What to work on: Transcribe the text in each of the data below line by line, reproducing every line precisely as it appears.

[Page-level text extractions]
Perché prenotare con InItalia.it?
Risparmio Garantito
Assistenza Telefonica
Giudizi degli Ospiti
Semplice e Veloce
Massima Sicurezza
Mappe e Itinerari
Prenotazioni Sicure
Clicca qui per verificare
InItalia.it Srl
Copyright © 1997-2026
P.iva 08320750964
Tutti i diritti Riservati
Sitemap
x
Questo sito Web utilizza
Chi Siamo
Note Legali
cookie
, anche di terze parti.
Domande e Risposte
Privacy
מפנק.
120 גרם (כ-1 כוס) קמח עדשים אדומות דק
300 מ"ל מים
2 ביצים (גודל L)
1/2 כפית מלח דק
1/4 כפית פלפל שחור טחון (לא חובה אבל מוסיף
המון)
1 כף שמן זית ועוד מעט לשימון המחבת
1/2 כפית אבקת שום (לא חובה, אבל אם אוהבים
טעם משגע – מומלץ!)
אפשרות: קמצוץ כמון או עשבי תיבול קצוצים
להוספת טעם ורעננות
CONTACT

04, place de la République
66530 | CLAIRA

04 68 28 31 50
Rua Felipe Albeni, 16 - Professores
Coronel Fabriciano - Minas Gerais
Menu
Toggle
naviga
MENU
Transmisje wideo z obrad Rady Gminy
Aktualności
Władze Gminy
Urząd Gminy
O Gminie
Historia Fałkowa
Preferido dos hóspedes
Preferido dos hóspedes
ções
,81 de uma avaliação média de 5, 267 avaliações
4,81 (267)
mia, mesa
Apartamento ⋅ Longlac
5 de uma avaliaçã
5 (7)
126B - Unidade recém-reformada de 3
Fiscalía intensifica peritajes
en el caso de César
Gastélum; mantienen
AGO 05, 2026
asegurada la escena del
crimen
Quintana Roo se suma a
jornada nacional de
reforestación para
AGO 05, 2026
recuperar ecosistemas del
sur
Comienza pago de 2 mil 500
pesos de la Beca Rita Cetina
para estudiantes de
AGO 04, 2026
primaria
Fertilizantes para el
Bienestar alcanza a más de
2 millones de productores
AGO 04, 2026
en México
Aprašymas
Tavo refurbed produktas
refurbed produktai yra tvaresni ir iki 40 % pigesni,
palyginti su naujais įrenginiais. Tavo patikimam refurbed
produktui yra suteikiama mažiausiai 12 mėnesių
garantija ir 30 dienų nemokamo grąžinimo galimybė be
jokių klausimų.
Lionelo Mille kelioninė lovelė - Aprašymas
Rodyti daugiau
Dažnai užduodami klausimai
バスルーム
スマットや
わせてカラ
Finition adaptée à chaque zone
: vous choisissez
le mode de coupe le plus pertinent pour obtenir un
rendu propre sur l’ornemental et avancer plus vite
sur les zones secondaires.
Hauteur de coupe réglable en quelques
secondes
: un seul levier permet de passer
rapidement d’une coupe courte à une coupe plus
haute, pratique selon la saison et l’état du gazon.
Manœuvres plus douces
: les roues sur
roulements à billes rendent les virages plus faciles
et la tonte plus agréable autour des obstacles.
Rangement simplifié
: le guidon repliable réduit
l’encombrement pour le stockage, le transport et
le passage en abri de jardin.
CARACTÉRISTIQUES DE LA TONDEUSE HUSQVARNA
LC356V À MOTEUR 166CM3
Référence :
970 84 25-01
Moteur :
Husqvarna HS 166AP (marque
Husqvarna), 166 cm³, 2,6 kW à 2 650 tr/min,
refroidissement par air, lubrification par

Response:
Perché prenotare con InItalia.it?
Risparmio Garantito
Assistenza Telefonica
Giudizi degli Ospiti
Semplice e Veloce
Massima Sicurezza
Mappe e Itinerari
Prenotazioni Sicure
Clicca qui per verificare
InItalia.it Srl
Copyright © 1997-2026
P.iva 08320750964
Tutti i diritti Riservati
Sitemap
x
Questo sito Web utilizza
Chi Siamo
Note Legali
cookie
, anche di terze parti.
Domande e Risposte
Privacy
מפנק.
120 גרם (כ-1 כוס) קמח עדשים אדומות דק
300 מ"ל מים
2 ביצים (גודל L)
1/2 כפית מלח דק
1/4 כפית פלפל שחור טחון (לא חובה אבל מוסיף
המון)
1 כף שמן זית ועוד מעט לשימון המחבת
1/2 כפית אבקת שום (לא חובה, אבל אם אוהבים
טעם משגע – מומלץ!)
אפשרות: קמצוץ כמון או עשבי תיבול קצוצים
להוספת טעם ורעננות
CONTACT

04, place de la République
66530 | CLAIRA

04 68 28 31 50
Rua Felipe Albeni, 16 - Professores
Coronel Fabriciano - Minas Gerais
Menu
Toggle
naviga
MENU
Transmisje wideo z obrad Rady Gminy
Aktualności
Władze Gminy
Urząd Gminy
O Gminie
Historia Fałkowa
Preferido dos hóspedes
Preferido dos hóspedes
ções
,81 de uma avaliação média de 5, 267 avaliações
4,81 (267)
mia, mesa
Apartamento ⋅ Longlac
5 de uma avaliaçã
5 (7)
126B - Unidade recém-reformada de 3
Fiscalía intensifica peritajes
en el caso de César
Gastélum; mantienen
AGO 05, 2026
asegurada la escena del
crimen
Quintana Roo se suma a
jornada nacional de
reforestación para
AGO 05, 2026
recuperar ecosistemas del
sur
Comienza pago de 2 mil 500
pesos de la Beca Rita Cetina
para estudiantes de
AGO 04, 2026
primaria
Fertilizantes para el
Bienestar alcanza a más de
2 millones de productores
AGO 04, 2026
en México
Aprašymas
Tavo refurbed produktas
refurbed produktai yra tvaresni ir iki 40 % pigesni,
palyginti su naujais įrenginiais. Tavo patikimam refurbed
produktui yra suteikiama mažiausiai 12 mėnesių
garantija ir 30 dienų nemokamo grąžinimo galimybė be
jokių klausimų.
Lionelo Mille kelioninė lovelė - Aprašymas
Rodyti daugiau
Dažnai užduodami klausimai
バスルーム
スマットや
わせてカラ
Finition adaptée à chaque zone
: vous choisissez
le mode de coupe le plus pertinent pour obtenir un
rendu propre sur l’ornemental et avancer plus vite
sur les zones secondaires.
Hauteur de coupe réglable en quelques
secondes
: un seul levier permet de passer
rapidement d’une coupe courte à une coupe plus
haute, pratique selon la saison et l’état du gazon.
Manœuvres plus douces
: les roues sur
roulements à billes rendent les virages plus faciles
et la tonte plus agréable autour des obstacles.
Rangement simplifié
: le guidon repliable réduit
l’encombrement pour le stockage, le transport et
le passage en abri de jardin.
CARACTÉRISTIQUES DE LA TONDEUSE HUSQVARNA
LC356V À MOTEUR 166CM3
Référence :
970 84 25-01
Moteur :
Husqvarna HS 166AP (marque
Husqvarna), 166 cm³, 2,6 kW à 2 650 tr/min,
refroidissement par air, lubrification par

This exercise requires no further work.